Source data
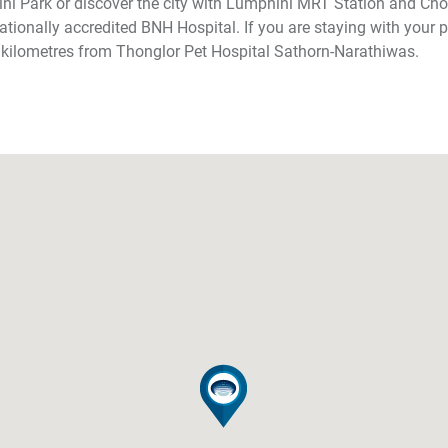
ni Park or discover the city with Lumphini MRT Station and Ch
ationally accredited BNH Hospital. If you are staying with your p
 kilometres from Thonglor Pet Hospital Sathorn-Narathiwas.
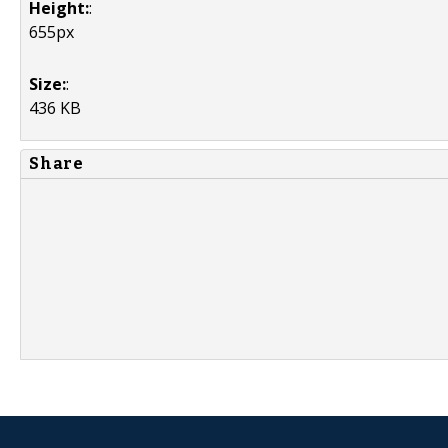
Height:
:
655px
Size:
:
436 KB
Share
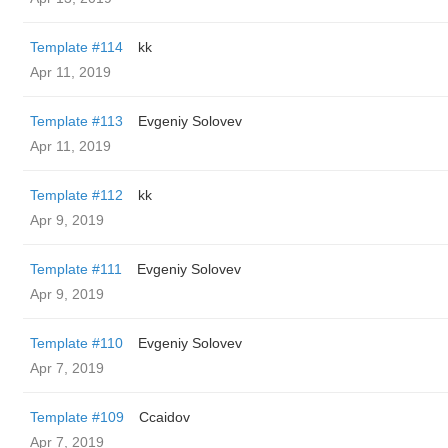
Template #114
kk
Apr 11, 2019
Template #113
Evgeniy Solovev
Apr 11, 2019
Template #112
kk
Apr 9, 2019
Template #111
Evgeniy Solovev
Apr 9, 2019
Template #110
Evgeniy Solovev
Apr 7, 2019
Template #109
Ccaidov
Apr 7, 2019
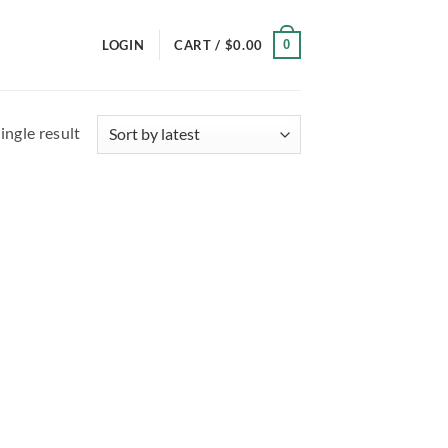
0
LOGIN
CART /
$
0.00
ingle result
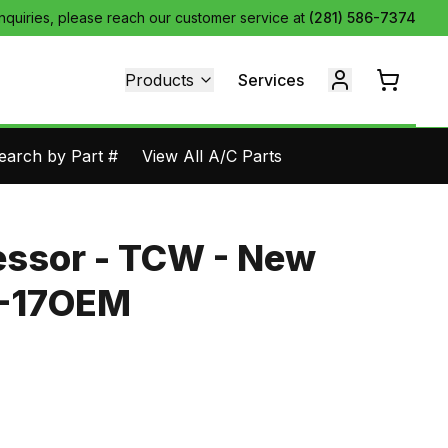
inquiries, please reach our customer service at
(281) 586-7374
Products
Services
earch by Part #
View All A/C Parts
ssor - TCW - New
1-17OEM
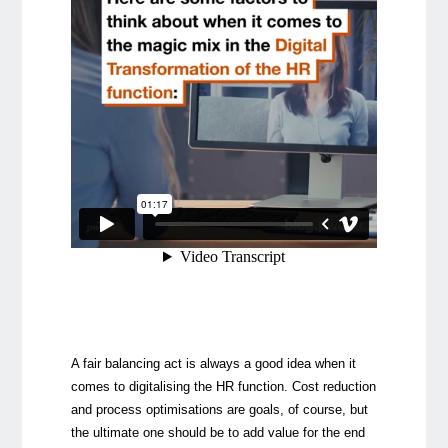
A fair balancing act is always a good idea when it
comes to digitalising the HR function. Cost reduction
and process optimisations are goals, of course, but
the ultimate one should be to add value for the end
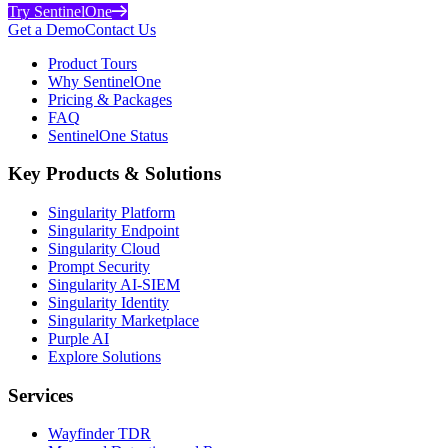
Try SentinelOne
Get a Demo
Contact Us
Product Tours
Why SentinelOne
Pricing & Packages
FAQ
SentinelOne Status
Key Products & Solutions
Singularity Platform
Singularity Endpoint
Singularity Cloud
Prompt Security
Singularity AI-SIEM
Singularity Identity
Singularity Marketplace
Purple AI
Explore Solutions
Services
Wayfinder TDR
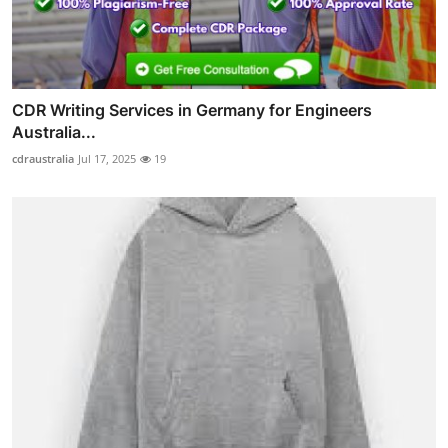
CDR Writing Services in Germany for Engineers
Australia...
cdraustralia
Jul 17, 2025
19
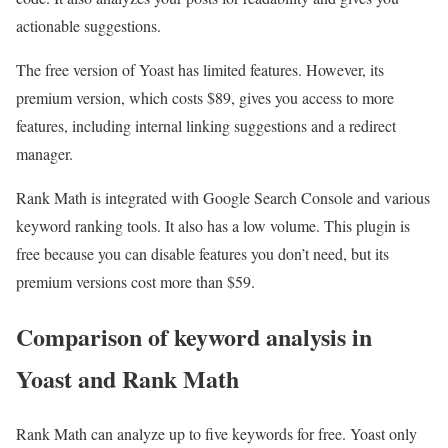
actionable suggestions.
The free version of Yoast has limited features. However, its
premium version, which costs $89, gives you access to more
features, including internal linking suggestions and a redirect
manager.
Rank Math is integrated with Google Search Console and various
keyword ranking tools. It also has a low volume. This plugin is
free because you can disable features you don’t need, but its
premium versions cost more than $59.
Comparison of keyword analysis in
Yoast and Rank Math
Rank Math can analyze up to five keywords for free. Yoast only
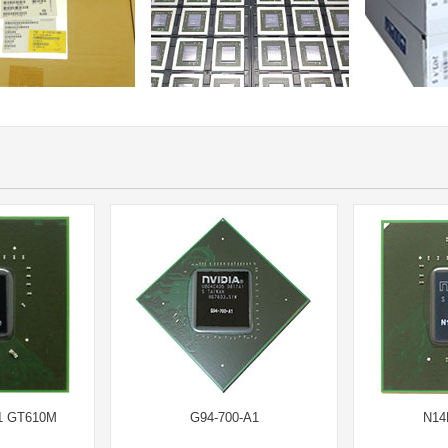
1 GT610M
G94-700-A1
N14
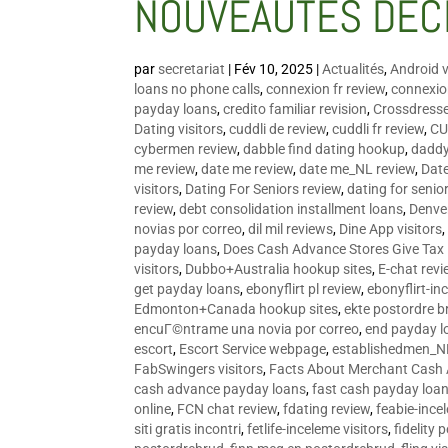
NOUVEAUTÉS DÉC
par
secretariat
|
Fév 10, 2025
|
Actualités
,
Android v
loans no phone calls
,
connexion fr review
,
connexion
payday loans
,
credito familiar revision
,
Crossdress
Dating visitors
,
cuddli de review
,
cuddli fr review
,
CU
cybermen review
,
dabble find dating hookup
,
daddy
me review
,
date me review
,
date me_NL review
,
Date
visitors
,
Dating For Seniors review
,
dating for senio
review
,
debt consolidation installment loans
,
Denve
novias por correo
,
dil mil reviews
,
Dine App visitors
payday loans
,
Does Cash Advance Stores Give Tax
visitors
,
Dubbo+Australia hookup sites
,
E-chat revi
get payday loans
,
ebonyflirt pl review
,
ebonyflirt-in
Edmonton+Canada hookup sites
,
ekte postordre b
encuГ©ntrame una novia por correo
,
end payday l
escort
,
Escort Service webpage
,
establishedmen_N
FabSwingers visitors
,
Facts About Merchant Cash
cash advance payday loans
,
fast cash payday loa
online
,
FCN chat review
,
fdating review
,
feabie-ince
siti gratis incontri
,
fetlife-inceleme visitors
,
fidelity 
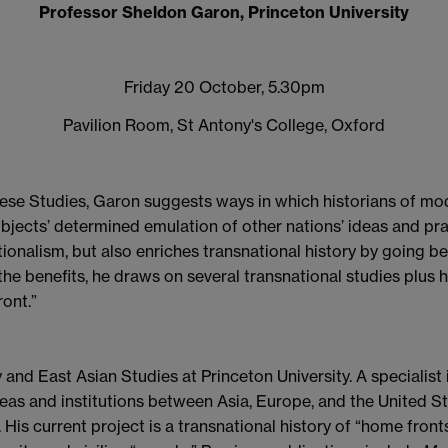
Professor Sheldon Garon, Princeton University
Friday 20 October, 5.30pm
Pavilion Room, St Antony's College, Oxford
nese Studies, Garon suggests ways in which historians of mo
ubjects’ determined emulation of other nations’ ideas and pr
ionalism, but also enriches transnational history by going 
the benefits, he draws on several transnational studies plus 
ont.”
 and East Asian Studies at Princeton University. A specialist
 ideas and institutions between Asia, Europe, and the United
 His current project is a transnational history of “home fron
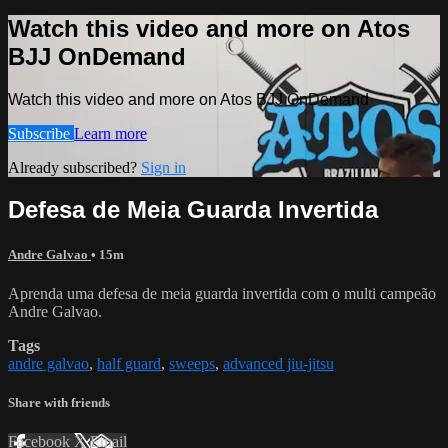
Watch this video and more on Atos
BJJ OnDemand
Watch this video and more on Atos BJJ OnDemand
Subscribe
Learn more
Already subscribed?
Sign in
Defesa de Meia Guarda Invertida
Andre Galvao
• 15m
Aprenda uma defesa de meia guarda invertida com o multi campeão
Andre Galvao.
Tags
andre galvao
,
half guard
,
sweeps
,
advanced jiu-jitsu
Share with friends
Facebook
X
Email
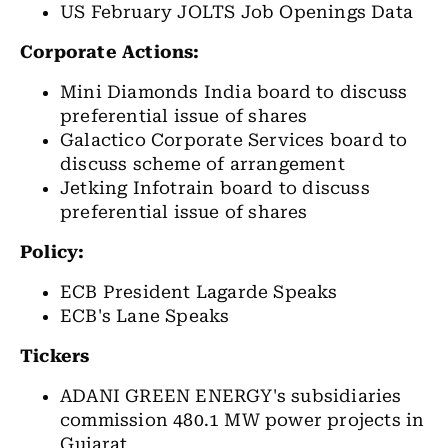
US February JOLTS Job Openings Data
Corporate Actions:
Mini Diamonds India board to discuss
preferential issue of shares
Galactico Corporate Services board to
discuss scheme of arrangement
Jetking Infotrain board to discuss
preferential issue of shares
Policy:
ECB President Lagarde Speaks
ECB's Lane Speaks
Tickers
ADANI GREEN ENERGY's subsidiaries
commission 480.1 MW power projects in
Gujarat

*DIRECTIONS FOR THIS TASK*. List every line in the entries above that contains the string "SentinelOne".

*RESPONSE FOR THIS EXERCISE*.
Try SentinelOne
Why SentinelOne
SentinelOne Status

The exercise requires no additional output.